The major limitation of the investigation is the limited generalizability of the results due to the study design, as it is a monocentric case series. This is related to the moderate sample size of 30 patients. Another shortcoming is the small number of asymptomatic VTE-L (n = 2), which substantially restricts statistical comparison between patients with and without thrombotic events and prevents detection of potential predictors of VTE-L. Moreover, it should be noted that because ultrasound screening for the detection of asymptomatic VTE-L was performed only once in the early postoperative setting in our study, no definitive statement can be made regarding the exact time of occurrence of these thrombotic events in the perioperative period. We therefore deliberately use the term prevalence instead of incidence here. However, screening was purposely carried out at this time because multiple prothrombotic risk factors accumulate here (endocrine predisposing disorder, postoperative immobility, recent surgical trauma) and thus the highest risk of thrombosis is to be expected here.

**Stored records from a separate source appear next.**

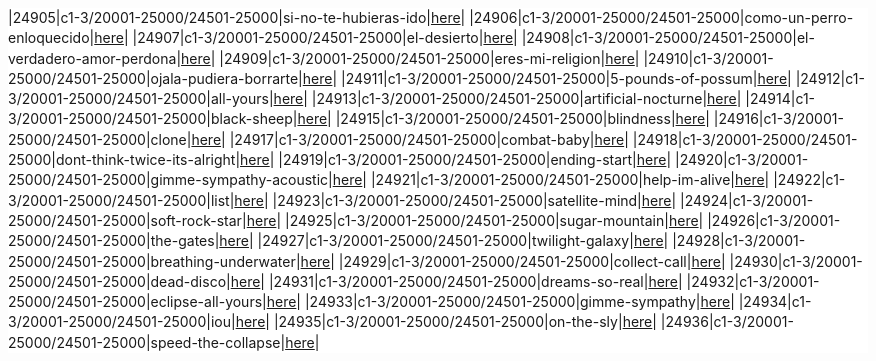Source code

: |24905|c1-3/20001-25000/24501-25000|si-no-te-hubieras-ido|[here](https://cdn.jsdelivr.net/gh/guitarchord/c1-3/20001-25000/24501-25000/si-no-te-hubieras-ido.webp)|
|24906|c1-3/20001-25000/24501-25000|como-un-perro-enloquecido|[here](https://cdn.jsdelivr.net/gh/guitarchord/c1-3/20001-25000/24501-25000/como-un-perro-enloquecido.webp)|
|24907|c1-3/20001-25000/24501-25000|el-desierto|[here](https://cdn.jsdelivr.net/gh/guitarchord/c1-3/20001-25000/24501-25000/el-desierto.webp)|
|24908|c1-3/20001-25000/24501-25000|el-verdadero-amor-perdona|[here](https://cdn.jsdelivr.net/gh/guitarchord/c1-3/20001-25000/24501-25000/el-verdadero-amor-perdona.webp)|
|24909|c1-3/20001-25000/24501-25000|eres-mi-religion|[here](https://cdn.jsdelivr.net/gh/guitarchord/c1-3/20001-25000/24501-25000/eres-mi-religion.webp)|
|24910|c1-3/20001-25000/24501-25000|ojala-pudiera-borrarte|[here](https://cdn.jsdelivr.net/gh/guitarchord/c1-3/20001-25000/24501-25000/ojala-pudiera-borrarte.webp)|
|24911|c1-3/20001-25000/24501-25000|5-pounds-of-possum|[here](https://cdn.jsdelivr.net/gh/guitarchord/c1-3/20001-25000/24501-25000/5-pounds-of-possum.webp)|
|24912|c1-3/20001-25000/24501-25000|all-yours|[here](https://cdn.jsdelivr.net/gh/guitarchord/c1-3/20001-25000/24501-25000/all-yours.webp)|
|24913|c1-3/20001-25000/24501-25000|artificial-nocturne|[here](https://cdn.jsdelivr.net/gh/guitarchord/c1-3/20001-25000/24501-25000/artificial-nocturne.webp)|
|24914|c1-3/20001-25000/24501-25000|black-sheep|[here](https://cdn.jsdelivr.net/gh/guitarchord/c1-3/20001-25000/24501-25000/black-sheep.webp)|
|24915|c1-3/20001-25000/24501-25000|blindness|[here](https://cdn.jsdelivr.net/gh/guitarchord/c1-3/20001-25000/24501-25000/blindness.webp)|
|24916|c1-3/20001-25000/24501-25000|clone|[here](https://cdn.jsdelivr.net/gh/guitarchord/c1-3/20001-25000/24501-25000/clone.webp)|
|24917|c1-3/20001-25000/24501-25000|combat-baby|[here](https://cdn.jsdelivr.net/gh/guitarchord/c1-3/20001-25000/24501-25000/combat-baby.webp)|
|24918|c1-3/20001-25000/24501-25000|dont-think-twice-its-alright|[here](https://cdn.jsdelivr.net/gh/guitarchord/c1-3/20001-25000/24501-25000/dont-think-twice-its-alright.webp)|
|24919|c1-3/20001-25000/24501-25000|ending-start|[here](https://cdn.jsdelivr.net/gh/guitarchord/c1-3/20001-25000/24501-25000/ending-start.webp)|
|24920|c1-3/20001-25000/24501-25000|gimme-sympathy-acoustic|[here](https://cdn.jsdelivr.net/gh/guitarchord/c1-3/20001-25000/24501-25000/gimme-sympathy-acoustic.webp)|
|24921|c1-3/20001-25000/24501-25000|help-im-alive|[here](https://cdn.jsdelivr.net/gh/guitarchord/c1-3/20001-25000/24501-25000/help-im-alive.webp)|
|24922|c1-3/20001-25000/24501-25000|list|[here](https://cdn.jsdelivr.net/gh/guitarchord/c1-3/20001-25000/24501-25000/list.webp)|
|24923|c1-3/20001-25000/24501-25000|satellite-mind|[here](https://cdn.jsdelivr.net/gh/guitarchord/c1-3/20001-25000/24501-25000/satellite-mind.webp)|
|24924|c1-3/20001-25000/24501-25000|soft-rock-star|[here](https://cdn.jsdelivr.net/gh/guitarchord/c1-3/20001-25000/24501-25000/soft-rock-star.webp)|
|24925|c1-3/20001-25000/24501-25000|sugar-mountain|[here](https://cdn.jsdelivr.net/gh/guitarchord/c1-3/20001-25000/24501-25000/sugar-mountain.webp)|
|24926|c1-3/20001-25000/24501-25000|the-gates|[here](https://cdn.jsdelivr.net/gh/guitarchord/c1-3/20001-25000/24501-25000/the-gates.webp)|
|24927|c1-3/20001-25000/24501-25000|twilight-galaxy|[here](https://cdn.jsdelivr.net/gh/guitarchord/c1-3/20001-25000/24501-25000/twilight-galaxy.webp)|
|24928|c1-3/20001-25000/24501-25000|breathing-underwater|[here](https://cdn.jsdelivr.net/gh/guitarchord/c1-3/20001-25000/24501-25000/breathing-underwater.webp)|
|24929|c1-3/20001-25000/24501-25000|collect-call|[here](https://cdn.jsdelivr.net/gh/guitarchord/c1-3/20001-25000/24501-25000/collect-call.webp)|
|24930|c1-3/20001-25000/24501-25000|dead-disco|[here](https://cdn.jsdelivr.net/gh/guitarchord/c1-3/20001-25000/24501-25000/dead-disco.webp)|
|24931|c1-3/20001-25000/24501-25000|dreams-so-real|[here](https://cdn.jsdelivr.net/gh/guitarchord/c1-3/20001-25000/24501-25000/dreams-so-real.webp)|
|24932|c1-3/20001-25000/24501-25000|eclipse-all-yours|[here](https://cdn.jsdelivr.net/gh/guitarchord/c1-3/20001-25000/24501-25000/eclipse-all-yours.webp)|
|24933|c1-3/20001-25000/24501-25000|gimme-sympathy|[here](https://cdn.jsdelivr.net/gh/guitarchord/c1-3/20001-25000/24501-25000/gimme-sympathy.webp)|
|24934|c1-3/20001-25000/24501-25000|iou|[here](https://cdn.jsdelivr.net/gh/guitarchord/c1-3/20001-25000/24501-25000/iou.webp)|
|24935|c1-3/20001-25000/24501-25000|on-the-sly|[here](https://cdn.jsdelivr.net/gh/guitarchord/c1-3/20001-25000/24501-25000/on-the-sly.webp)|
|24936|c1-3/20001-25000/24501-25000|speed-the-collapse|[here](https://cdn.jsdelivr.net/gh/guitarchord/c1-3/20001-25000/24501-25000/speed-the-collapse.webp)|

On the other hand, the quality of the study is significantly enhanced because the selection bias could be eliminated by the fact that, apart from one individual who refused to participate, all consecutive CD patients of the study period could be screened for VTE-L by experienced angiologists using compression ultrasound. In addition, included patients had an average follow-up of more than 7 months (minimum 3 months), so that a sufficient statement about the further clinical course can be made.

Conclusions

Now that it has been shown that clinically silent perioperative VTE-L is not uncommon in CD despite pharmacological thromboprophylaxis, further large-scale compression ultrasound screening studies are needed to determine the risk of progression to symptomatic venous thromboembolic events in these patients. With the help of this important clinical information and by including further parameters such as the comprehensive coagulation status and the above-mentioned thrombosis risk score developed specifically for CS patients by Zilio et al.33, it may be possible in the future to better implement medical thromboprophylaxis tailored to the individual risk of the respective CD patient. However, as long as the benefit of ultrasound thrombosis screening has not been proven in prospective clinical studies, no general recommendation can be made in this regard.